Lesetext
++++++++
Laute Kinder – leise Kinder
Kinderlärm ist im Regelfall „keine schädliche Umwelteinwirkung“, so das Bundesemissionsgesetz. Das gilt auch für benachbarte Kindertagesstätten. Wer tagsüber zuhause ist und sich am durch Kinder verursachten Lärm stört, sollte sich daher besser für ein anderes Wohnumfeld entscheiden.
Ruhestörung durch Laubbläser und Rasenmäher
Gartenarbeiten verursachen Lärm. Anwohner müssen die damit verbundenen Geräusche unter Einhaltung der Ruhezeiten akzeptieren. Für einen Rechtsstreit sorgte hier bereits die Nutzung eines Mähroboters, der über Stunden einen Rasen mähte. Das Gericht urteilte, dass die Anwohner das dulden müssen (Amtsgericht Siegburg, Az.: 118 C 97/13). Bei Laubbläsern ist der Gesetzgeber weniger tolerant, da diese Geräte oft einen erheblichen Lärm verursachen. Hier gibt es klare zeitliche Grenzen.
Auch dürfen die Städte selbst engere Vorgaben machen. München hat sich aufgrund dessen entscheiden, die Verwendung von Laubbläsern von montags bis samstags nur von 15 bis 17 Uhr zu erlauben. Allerdings können Kommunen auch Ausnahmegenehmigungen erteilen.
Störung der Ruhe durch Lichteinflüsse
Auch die Belastung durch Lichtimmissionen werden im Bundesimmissionsschutzgesetz geregelt. Denn Licht kann nicht nur eine schädliche Umwelteinwirkung sein, sondern auch eine Belästigung für die Allgemeinheit und die Nachbarschaft. Belästigung durch Licht muss daher – genau wie Ruhestörung – entsprechend dem Stand der Technik vermieden werden. Dazu gehören auch angestrahlte Flächen und Lichtquellen auf dem eigenen Grundstück. Als besonders schützenswert gilt das Schlafzimmer, das Wohnzimmer, die Terrasse und der Balkon. Die höchstens zulässigen Werte hat die Deutsche Lichttechnische Gesellschaft e.V. festgelegt. Sie sind gemeinhin anerkannt. Dabei spielt es keine Rolle, ob der Nachbar dem Lichteinfluss durch Herablassen der Rollläden entgehen könnte. Das gilt selbst dann, wenn der Verursacher die Lampe zur Einbruchsabwehr angebracht hat.
++++++++
Zu bearbeitende Zeilen
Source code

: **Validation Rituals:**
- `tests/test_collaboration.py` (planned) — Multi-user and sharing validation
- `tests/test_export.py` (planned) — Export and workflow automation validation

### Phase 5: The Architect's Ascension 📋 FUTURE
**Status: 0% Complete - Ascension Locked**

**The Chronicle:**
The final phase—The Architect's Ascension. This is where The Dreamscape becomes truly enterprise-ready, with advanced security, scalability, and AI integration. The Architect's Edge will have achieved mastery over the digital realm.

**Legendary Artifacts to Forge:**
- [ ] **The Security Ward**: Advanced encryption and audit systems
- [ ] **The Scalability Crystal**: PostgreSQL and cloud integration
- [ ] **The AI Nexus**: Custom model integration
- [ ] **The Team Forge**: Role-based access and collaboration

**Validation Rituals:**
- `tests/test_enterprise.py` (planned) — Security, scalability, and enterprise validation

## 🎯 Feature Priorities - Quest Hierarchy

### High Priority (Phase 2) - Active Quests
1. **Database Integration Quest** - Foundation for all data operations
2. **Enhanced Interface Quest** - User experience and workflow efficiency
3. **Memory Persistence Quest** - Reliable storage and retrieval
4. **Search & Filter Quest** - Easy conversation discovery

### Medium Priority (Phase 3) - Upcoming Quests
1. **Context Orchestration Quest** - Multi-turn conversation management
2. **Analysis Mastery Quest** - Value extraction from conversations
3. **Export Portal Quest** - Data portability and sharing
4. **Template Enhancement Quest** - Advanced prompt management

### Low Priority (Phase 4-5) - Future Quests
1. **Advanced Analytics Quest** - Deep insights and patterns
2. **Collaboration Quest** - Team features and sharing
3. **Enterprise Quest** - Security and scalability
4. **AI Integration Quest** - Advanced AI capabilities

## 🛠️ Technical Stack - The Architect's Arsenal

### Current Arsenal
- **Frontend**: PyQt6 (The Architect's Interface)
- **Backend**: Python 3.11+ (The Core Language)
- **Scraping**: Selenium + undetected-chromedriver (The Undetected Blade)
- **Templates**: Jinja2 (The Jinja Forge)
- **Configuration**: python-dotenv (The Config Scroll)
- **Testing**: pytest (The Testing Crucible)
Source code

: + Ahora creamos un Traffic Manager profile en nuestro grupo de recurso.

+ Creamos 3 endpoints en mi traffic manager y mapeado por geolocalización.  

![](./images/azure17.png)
++++++++
Aufgaben
a) Geben Sie von den zu bearbeitenden Zeilen alles vom Anfang bis einschließlich der Zeile mit „- Ascension Locked**“ unverändert wieder.
b) Setzen Sie den Lesetext über Lärm- und Lichtbelästigung in der Nachbarschaft im Anschluss an seinen letzten Satz fort.
Der Lesetext und die Zeilen sind voneinander unabhängiges Material.

Lösungen
a)
Source code

: **Validation Rituals:**
- `tests/test_collaboration.py` (planned) — Multi-user and sharing validation
- `tests/test_export.py` (planned) — Export and workflow automation validation

### Phase 5: The Architect's Ascension 📋 FUTURE
**Status: 0% Complete - Ascension Locked**

b)
Unzulässiger Lärm: Ordnungswidrig handelt, wer ohne berechtigten Anlass oder in einem unzulässigen oder nach den Umständen vermeidbaren Ausmaß Lärm erregt, der geeignet ist, die Allgemeinheit oder die Nachbarschaft erheblich zu belästigen oder die Gesundheit eines anderen zu schädigen (§ 117 Abs. 1 OWiG).
Wer wann wie laut sein darf, klären auch folgende Gesetze
- Bundesimmissionsschutzgesetz und Durchführungsverordnungen
- Landesimmissionsschutzgesetze
- Kommunale Verordnungen bezüglich Ruhestörung
Babys und Kinder
An die gesetzlich geregelte Nachtruhe von 22 bis 6 Uhr sollten sich auch Kinder halten. Mit einer Ausnahme: Babys dürfen schreien, auch wenn’s den Nachbar stört. Tendenziell sind die Gerichte familienfreundlich eingestellt. Viele Urteile erlauben den Kindern das Toben und Spielen in Wohngebieten, teilweise sogar während der Mittagsruhe.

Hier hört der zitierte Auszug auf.